* **DOCUMENT TEXT**:
-------------------------

Accomplishments and honors

Championships
- CFP national champion (2023); Super Bowl champion (XLIV);

= Bret Ingalls =

American football player and coach (born 1960)

Bret Alexander Ingalls (born August 19, 1960) is an American football coach. He was most recently an assistant coach at the University of Michigan from 2022 until 2025. Ingalls was also an assistant coach with the New Orleans Saints of the National Football League (NFL) from 2009 to 2016. He served as an offensive coordinator at San Diego State University, the University of Louisville, Northern Iowa University, and the University of Idaho between 1992 and 2003.

==Early life==
Bret Alexander Ingalls was born in 1960 to James L. Ingalls and Elizabeth Ingalls (Sites). His father was an all-state football player and went on to play semi-professional football for the Seattle Ramblers. He is a graduate of Snohomish High School, in Snohomish, Washington, where he played trumpet in the jazz band and lettered in football, basketball, and baseball. In the 1976–77 season, under the leadership of head coach Dick Armstrong, Ingalls helped the Snohomish High Panthers win the school's first state championship. In his senior season, he received All-American honors as a halfback for the Panthers. Ingalls earned an athletic scholarship to Colorado, but transferred after his first year to Wichita State. His career was ultimately cut short by a neck injury.

-------------------------

* **Saved data entries**:

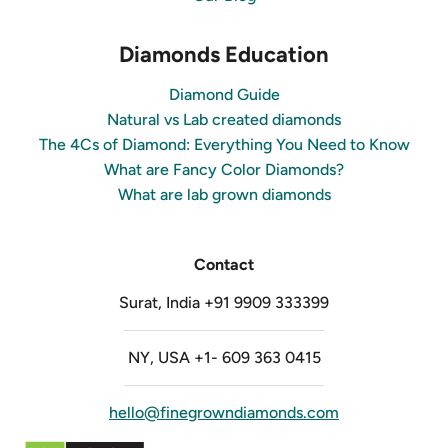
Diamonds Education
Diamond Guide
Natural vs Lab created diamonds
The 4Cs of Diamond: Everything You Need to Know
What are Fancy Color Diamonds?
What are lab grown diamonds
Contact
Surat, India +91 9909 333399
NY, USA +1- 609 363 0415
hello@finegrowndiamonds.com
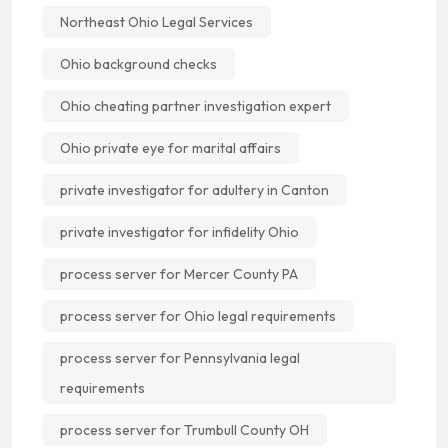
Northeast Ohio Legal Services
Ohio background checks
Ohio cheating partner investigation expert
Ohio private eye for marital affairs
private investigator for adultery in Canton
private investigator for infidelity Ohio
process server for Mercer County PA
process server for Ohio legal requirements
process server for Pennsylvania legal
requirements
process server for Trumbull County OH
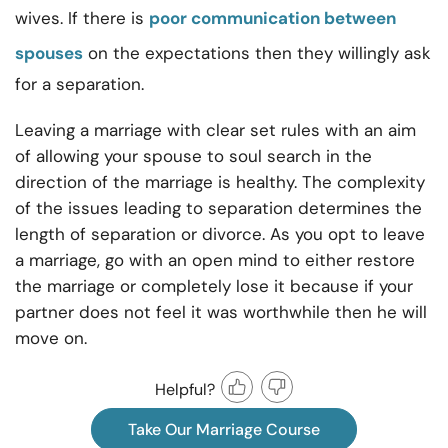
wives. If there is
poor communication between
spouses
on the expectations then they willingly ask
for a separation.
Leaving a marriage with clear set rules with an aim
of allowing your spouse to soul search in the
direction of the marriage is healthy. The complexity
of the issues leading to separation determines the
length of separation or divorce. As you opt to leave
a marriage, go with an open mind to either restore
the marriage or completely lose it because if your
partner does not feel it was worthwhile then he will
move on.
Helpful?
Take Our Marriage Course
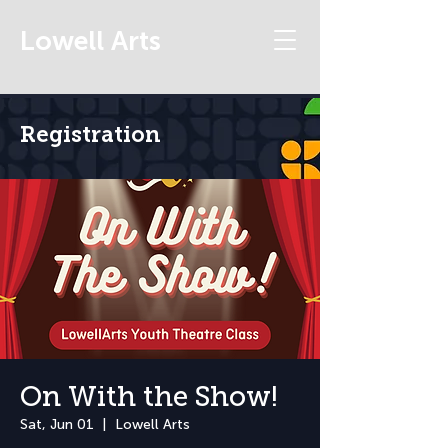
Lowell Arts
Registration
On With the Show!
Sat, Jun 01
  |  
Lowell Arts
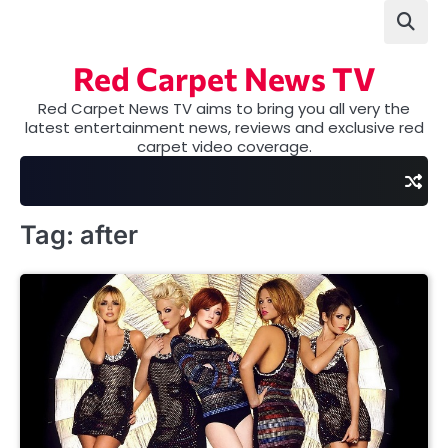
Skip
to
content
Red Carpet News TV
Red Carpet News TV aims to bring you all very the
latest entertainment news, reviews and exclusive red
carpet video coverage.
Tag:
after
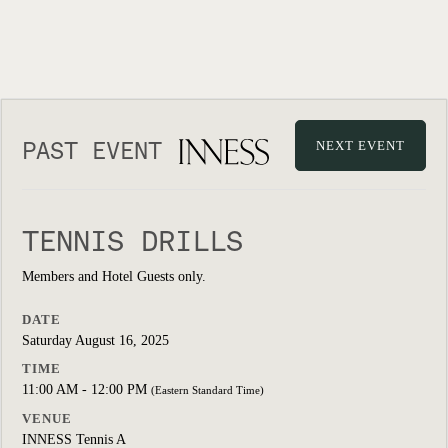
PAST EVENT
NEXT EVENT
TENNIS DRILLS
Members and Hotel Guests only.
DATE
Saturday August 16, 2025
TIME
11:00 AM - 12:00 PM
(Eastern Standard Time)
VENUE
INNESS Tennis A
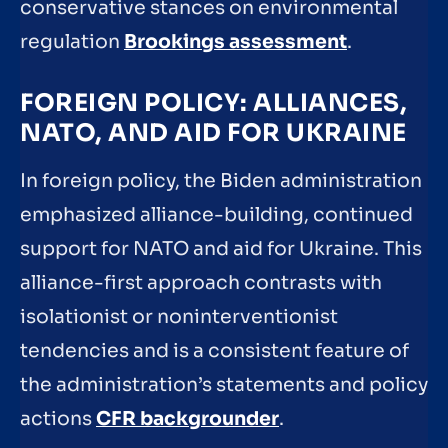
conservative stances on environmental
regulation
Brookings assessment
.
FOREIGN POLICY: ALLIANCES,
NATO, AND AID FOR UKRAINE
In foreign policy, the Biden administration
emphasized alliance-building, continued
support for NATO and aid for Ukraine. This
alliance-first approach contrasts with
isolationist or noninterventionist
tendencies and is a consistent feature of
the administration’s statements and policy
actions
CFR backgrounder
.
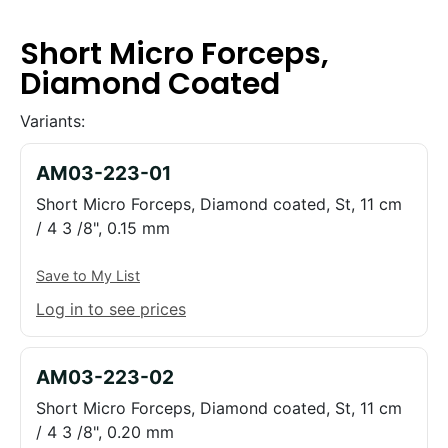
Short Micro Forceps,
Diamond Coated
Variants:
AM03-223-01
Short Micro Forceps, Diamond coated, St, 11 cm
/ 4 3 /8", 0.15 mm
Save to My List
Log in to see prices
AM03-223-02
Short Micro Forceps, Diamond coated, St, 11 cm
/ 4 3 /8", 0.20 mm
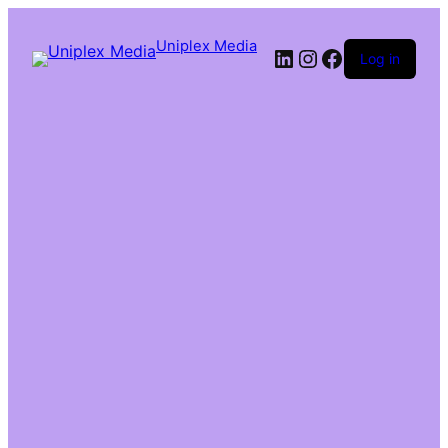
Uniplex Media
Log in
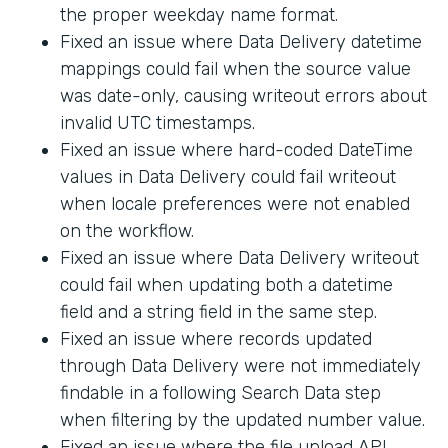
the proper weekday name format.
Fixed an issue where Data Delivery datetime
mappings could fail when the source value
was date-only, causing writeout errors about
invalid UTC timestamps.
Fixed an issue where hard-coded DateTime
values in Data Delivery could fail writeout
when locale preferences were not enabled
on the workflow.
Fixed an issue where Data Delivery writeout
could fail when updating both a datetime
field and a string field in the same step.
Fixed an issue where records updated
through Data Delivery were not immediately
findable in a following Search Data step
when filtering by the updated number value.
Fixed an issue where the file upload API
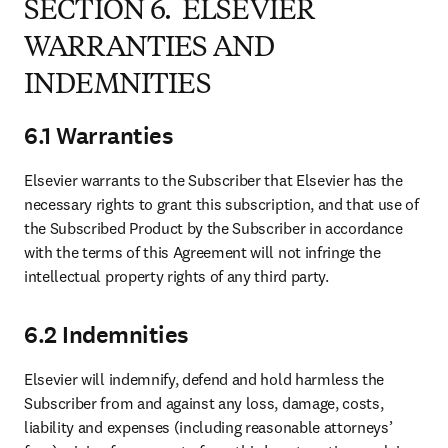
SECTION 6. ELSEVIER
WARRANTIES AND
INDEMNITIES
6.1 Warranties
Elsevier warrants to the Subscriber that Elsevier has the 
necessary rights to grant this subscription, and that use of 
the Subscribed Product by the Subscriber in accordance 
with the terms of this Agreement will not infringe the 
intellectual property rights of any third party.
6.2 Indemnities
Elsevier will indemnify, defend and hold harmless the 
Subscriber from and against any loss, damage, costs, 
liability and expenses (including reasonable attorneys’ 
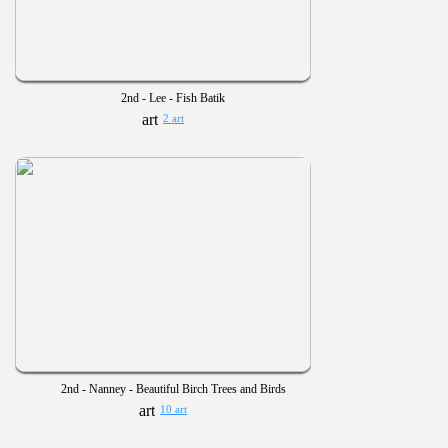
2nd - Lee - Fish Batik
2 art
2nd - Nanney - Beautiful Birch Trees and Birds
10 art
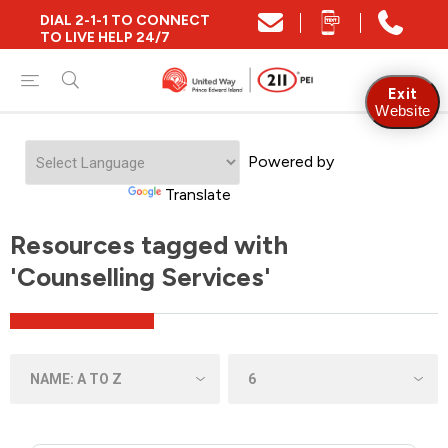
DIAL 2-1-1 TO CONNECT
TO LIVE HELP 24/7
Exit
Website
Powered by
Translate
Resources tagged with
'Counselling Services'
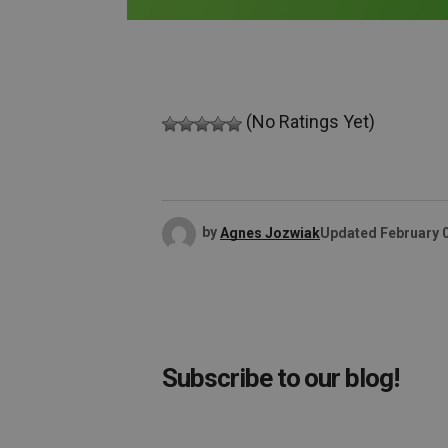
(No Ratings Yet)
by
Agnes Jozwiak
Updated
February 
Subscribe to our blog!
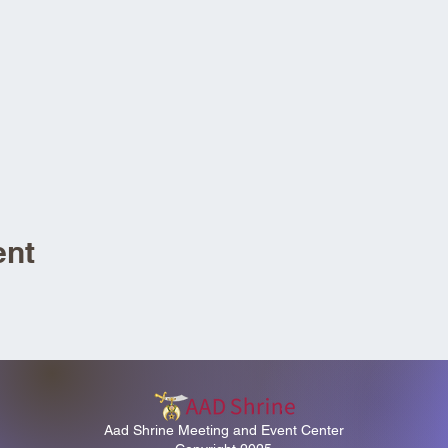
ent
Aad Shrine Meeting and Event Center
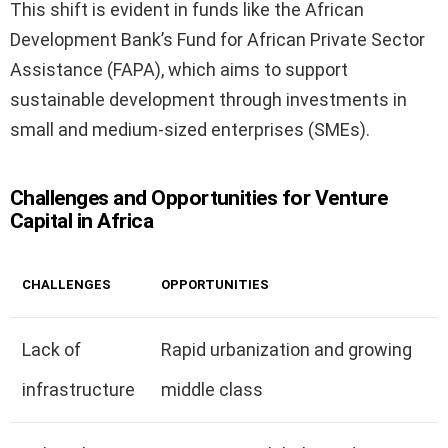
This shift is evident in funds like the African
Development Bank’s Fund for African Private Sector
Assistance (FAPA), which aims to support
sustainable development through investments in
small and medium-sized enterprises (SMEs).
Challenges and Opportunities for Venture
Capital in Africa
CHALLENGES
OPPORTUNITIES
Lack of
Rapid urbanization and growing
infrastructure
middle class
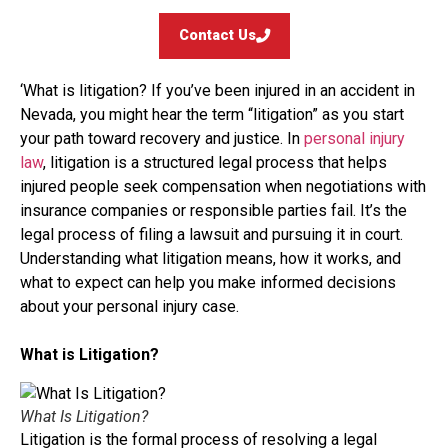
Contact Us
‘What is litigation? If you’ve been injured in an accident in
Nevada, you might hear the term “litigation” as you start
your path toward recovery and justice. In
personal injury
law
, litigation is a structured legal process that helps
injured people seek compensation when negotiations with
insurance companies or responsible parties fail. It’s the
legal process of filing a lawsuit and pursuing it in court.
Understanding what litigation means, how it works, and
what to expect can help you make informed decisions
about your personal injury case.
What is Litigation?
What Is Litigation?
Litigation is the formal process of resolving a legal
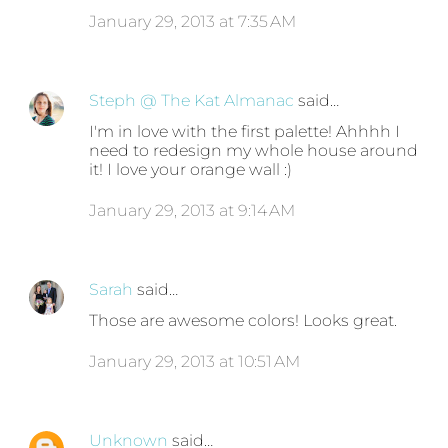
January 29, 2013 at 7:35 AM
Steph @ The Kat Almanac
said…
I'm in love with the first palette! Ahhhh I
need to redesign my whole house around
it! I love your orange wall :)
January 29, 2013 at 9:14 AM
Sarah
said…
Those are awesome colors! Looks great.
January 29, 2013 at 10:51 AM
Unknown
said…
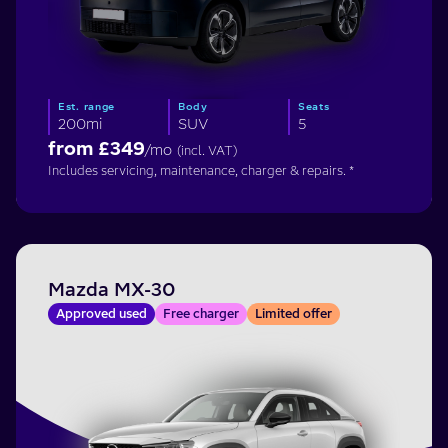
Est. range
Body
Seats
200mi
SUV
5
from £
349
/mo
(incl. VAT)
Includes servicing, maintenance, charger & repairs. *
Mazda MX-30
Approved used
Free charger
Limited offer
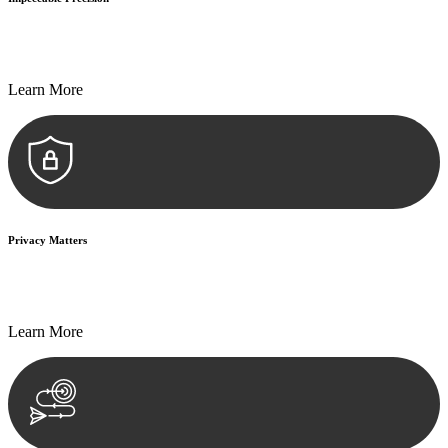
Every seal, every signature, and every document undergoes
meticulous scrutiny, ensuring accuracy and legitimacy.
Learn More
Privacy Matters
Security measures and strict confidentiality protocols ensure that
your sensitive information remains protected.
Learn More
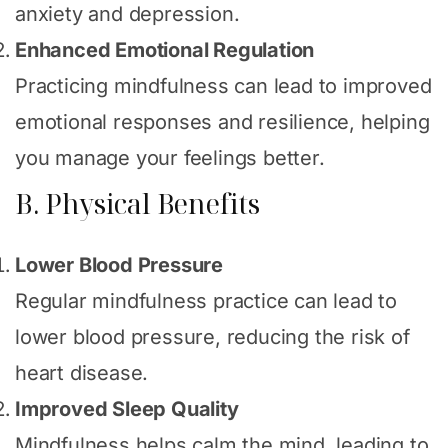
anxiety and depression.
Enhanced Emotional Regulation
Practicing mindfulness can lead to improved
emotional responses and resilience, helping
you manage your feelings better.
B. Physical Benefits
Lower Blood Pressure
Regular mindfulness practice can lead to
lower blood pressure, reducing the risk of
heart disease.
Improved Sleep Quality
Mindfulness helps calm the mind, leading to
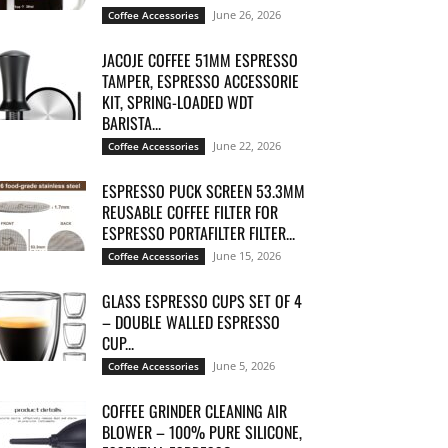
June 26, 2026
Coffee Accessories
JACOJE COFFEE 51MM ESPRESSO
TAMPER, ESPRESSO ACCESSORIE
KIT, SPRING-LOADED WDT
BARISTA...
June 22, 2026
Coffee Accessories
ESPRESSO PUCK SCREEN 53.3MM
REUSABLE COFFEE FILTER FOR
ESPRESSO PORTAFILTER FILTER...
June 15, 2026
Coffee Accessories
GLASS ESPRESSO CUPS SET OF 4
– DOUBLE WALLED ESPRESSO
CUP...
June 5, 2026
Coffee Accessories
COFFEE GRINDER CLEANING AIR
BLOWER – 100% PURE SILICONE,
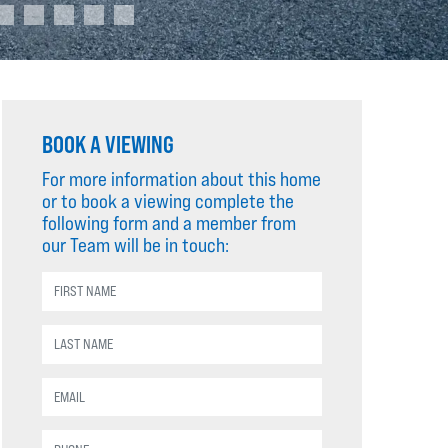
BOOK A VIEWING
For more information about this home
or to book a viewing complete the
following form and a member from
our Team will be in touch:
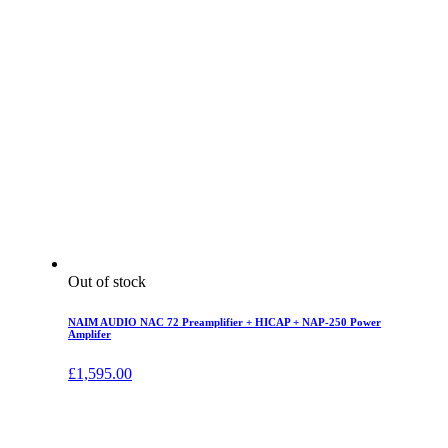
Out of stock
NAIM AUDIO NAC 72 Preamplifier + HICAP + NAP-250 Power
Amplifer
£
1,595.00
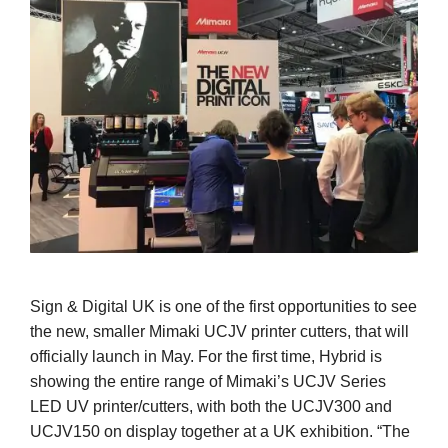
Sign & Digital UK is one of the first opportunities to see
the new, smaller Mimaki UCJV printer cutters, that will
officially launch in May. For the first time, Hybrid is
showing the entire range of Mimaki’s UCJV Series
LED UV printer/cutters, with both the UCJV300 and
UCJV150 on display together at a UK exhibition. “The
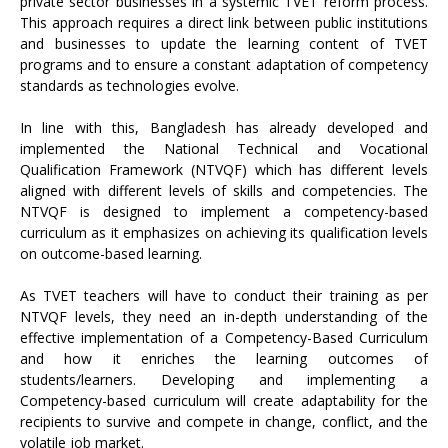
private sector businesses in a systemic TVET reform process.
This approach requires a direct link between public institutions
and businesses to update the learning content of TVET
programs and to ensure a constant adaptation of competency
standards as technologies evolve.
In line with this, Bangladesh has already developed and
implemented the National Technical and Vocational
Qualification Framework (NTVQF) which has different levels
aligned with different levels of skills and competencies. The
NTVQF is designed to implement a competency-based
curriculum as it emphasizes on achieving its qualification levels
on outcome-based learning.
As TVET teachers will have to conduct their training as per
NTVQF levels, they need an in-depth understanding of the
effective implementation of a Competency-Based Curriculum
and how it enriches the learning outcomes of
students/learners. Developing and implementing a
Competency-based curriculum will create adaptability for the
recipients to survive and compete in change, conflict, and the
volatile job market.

-------------------------

* **THE TASK**: In the Bret Ingalls text, at which universities did he serve as offensive coordinator between 1992 and 2003? The saved data entries have nothing to do with this.

* **REPLY TO THE TASK**: San Diego State University, the University of Louisville, Northern Iowa University, and the University of Idaho.